## Task objective
Copy the listing below verbatim, every line in its original order.

## Listed entries

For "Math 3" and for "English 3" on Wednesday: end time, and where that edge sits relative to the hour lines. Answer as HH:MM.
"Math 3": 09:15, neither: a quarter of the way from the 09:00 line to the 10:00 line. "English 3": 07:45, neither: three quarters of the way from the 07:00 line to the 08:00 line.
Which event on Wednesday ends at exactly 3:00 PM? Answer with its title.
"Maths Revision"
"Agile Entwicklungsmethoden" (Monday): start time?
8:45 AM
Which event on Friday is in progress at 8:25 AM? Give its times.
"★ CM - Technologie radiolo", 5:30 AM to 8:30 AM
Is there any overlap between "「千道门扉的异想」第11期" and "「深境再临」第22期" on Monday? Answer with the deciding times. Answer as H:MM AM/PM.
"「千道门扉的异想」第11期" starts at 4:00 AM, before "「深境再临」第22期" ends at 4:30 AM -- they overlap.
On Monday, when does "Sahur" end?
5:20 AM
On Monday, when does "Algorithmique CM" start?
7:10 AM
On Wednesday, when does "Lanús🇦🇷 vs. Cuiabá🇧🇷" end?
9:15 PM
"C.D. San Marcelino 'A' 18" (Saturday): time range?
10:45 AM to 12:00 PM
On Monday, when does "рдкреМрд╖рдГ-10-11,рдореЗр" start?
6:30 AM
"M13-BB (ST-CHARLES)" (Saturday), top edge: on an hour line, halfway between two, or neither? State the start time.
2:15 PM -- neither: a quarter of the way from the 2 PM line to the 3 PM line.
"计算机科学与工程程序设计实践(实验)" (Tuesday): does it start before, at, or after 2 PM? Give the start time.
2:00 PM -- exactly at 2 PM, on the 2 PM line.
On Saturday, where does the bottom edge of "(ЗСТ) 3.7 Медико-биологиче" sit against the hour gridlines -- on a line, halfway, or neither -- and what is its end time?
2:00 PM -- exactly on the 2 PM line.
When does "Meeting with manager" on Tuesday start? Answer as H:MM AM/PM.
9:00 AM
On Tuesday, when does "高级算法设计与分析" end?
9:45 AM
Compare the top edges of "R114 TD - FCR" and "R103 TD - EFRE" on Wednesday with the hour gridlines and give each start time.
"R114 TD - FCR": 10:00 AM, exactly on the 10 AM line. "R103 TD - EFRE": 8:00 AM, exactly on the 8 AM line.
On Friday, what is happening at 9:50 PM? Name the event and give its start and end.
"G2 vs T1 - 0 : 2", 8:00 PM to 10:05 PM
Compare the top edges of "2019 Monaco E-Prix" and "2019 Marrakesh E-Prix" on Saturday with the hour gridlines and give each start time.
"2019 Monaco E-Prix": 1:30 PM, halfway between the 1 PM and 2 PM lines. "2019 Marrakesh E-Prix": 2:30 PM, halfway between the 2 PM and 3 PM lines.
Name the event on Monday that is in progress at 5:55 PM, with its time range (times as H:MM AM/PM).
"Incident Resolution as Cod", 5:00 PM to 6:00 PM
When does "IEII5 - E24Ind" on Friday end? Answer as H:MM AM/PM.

## Task solution
For "Math 3" and for "English 3" on Wednesday: end time, and where that edge sits relative to the hour lines. Answer as HH:MM.
"Math 3": 09:15, neither: a quarter of the way from the 09:00 line to the 10:00 line. "English 3": 07:45, neither: three quarters of the way from the 07:00 line to the 08:00 line.
Which event on Wednesday ends at exactly 3:00 PM? Answer with its title.
"Maths Revision"
"Agile Entwicklungsmethoden" (Monday): start time?
8:45 AM
Which event on Friday is in progress at 8:25 AM? Give its times.
"★ CM - Technologie radiolo", 5:30 AM to 8:30 AM
Is there any overlap between "「千道门扉的异想」第11期" and "「深境再临」第22期" on Monday? Answer with the deciding times. Answer as H:MM AM/PM.
"「千道门扉的异想」第11期" starts at 4:00 AM, before "「深境再临」第22期" ends at 4:30 AM -- they overlap.
On Monday, when does "Sahur" end?
5:20 AM
On Monday, when does "Algorithmique CM" start?
7:10 AM
On Wednesday, when does "Lanús🇦🇷 vs. Cuiabá🇧🇷" end?
9:15 PM
"C.D. San Marcelino 'A' 18" (Saturday): time range?
10:45 AM to 12:00 PM
On Monday, when does "рдкреМрд╖рдГ-10-11,рдореЗр" start?
6:30 AM
"M13-BB (ST-CHARLES)" (Saturday), top edge: on an hour line, halfway between two, or neither? State the start time.
2:15 PM -- neither: a quarter of the way from the 2 PM line to the 3 PM line.
"计算机科学与工程程序设计实践(实验)" (Tuesday): does it start before, at, or after 2 PM? Give the start time.
2:00 PM -- exactly at 2 PM, on the 2 PM line.
On Saturday, where does the bottom edge of "(ЗСТ) 3.7 Медико-биологиче" sit against the hour gridlines -- on a line, halfway, or neither -- and what is its end time?
2:00 PM -- exactly on the 2 PM line.
When does "Meeting with manager" on Tuesday start? Answer as H:MM AM/PM.
9:00 AM
On Tuesday, when does "高级算法设计与分析" end?
9:45 AM
Compare the top edges of "R114 TD - FCR" and "R103 TD - EFRE" on Wednesday with the hour gridlines and give each start time.
"R114 TD - FCR": 10:00 AM, exactly on the 10 AM line. "R103 TD - EFRE": 8:00 AM, exactly on the 8 AM line.
On Friday, what is happening at 9:50 PM? Name the event and give its start and end.
"G2 vs T1 - 0 : 2", 8:00 PM to 10:05 PM
Compare the top edges of "2019 Monaco E-Prix" and "2019 Marrakesh E-Prix" on Saturday with the hour gridlines and give each start time.
"2019 Monaco E-Prix": 1:30 PM, halfway between the 1 PM and 2 PM lines. "2019 Marrakesh E-Prix": 2:30 PM, halfway between the 2 PM and 3 PM lines.
Name the event on Monday that is in progress at 5:55 PM, with its time range (times as H:MM AM/PM).
"Incident Resolution as Cod", 5:00 PM to 6:00 PM
When does "IEII5 - E24Ind" on Friday end? Answer as H:MM AM/PM.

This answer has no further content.